Dataset entries
▶
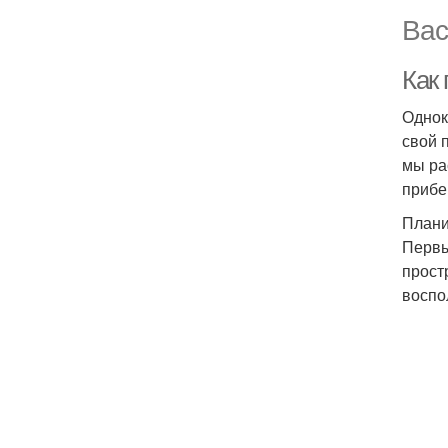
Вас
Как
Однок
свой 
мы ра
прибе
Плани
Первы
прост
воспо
◀
▶
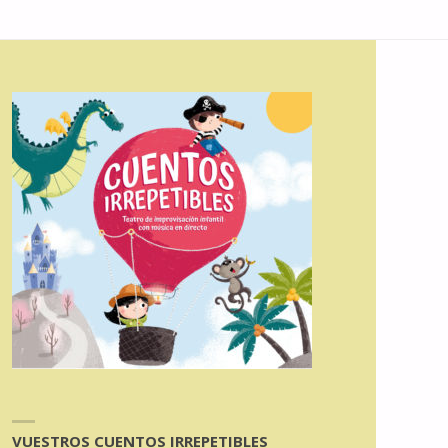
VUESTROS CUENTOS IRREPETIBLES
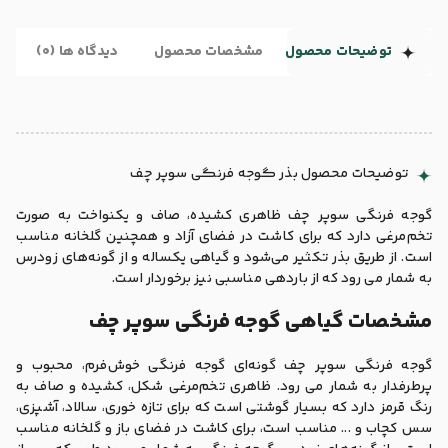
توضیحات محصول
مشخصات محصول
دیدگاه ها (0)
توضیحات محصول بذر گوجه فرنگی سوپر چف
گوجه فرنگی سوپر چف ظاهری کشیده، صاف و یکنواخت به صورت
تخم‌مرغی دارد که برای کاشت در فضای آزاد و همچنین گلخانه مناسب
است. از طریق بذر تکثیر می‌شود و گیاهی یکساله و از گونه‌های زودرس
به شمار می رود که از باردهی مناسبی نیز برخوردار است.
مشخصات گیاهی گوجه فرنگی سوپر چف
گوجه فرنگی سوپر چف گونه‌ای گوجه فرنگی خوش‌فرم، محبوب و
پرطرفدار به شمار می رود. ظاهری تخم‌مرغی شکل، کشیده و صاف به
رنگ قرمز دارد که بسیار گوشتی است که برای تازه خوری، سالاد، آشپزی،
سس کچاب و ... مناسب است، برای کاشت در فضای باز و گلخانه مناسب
◀
**Your task**
Return the entries above unchanged, from the line containing "VUESTROS CUENTOS IRREPETIBLES" down to the line containing "سس کچاب و ...", including both of those lines. Leave the pictures out.

**Output for this exercise**
VUESTROS CUENTOS IRREPETIBLES
توضیحات محصول
مشخصات محصول
دیدگاه ها (0)
توضیحات محصول بذر گوجه فرنگی سوپر چف
گوجه فرنگی سوپر چف ظاهری کشیده، صاف و یکنواخت به صورت
تخم‌مرغی دارد که برای کاشت در فضای آزاد و همچنین گلخانه مناسب
است. از طریق بذر تکثیر می‌شود و گیاهی یکساله و از گونه‌های زودرس
به شمار می رود که از باردهی مناسبی نیز برخوردار است.
مشخصات گیاهی گوجه فرنگی سوپر چف
گوجه فرنگی سوپر چف گونه‌ای گوجه فرنگی خوش‌فرم، محبوب و
پرطرفدار به شمار می رود. ظاهری تخم‌مرغی شکل، کشیده و صاف به
رنگ قرمز دارد که بسیار گوشتی است که برای تازه خوری، سالاد، آشپزی،
سس کچاب و ... مناسب است، برای کاشت در فضای باز و گلخانه مناسب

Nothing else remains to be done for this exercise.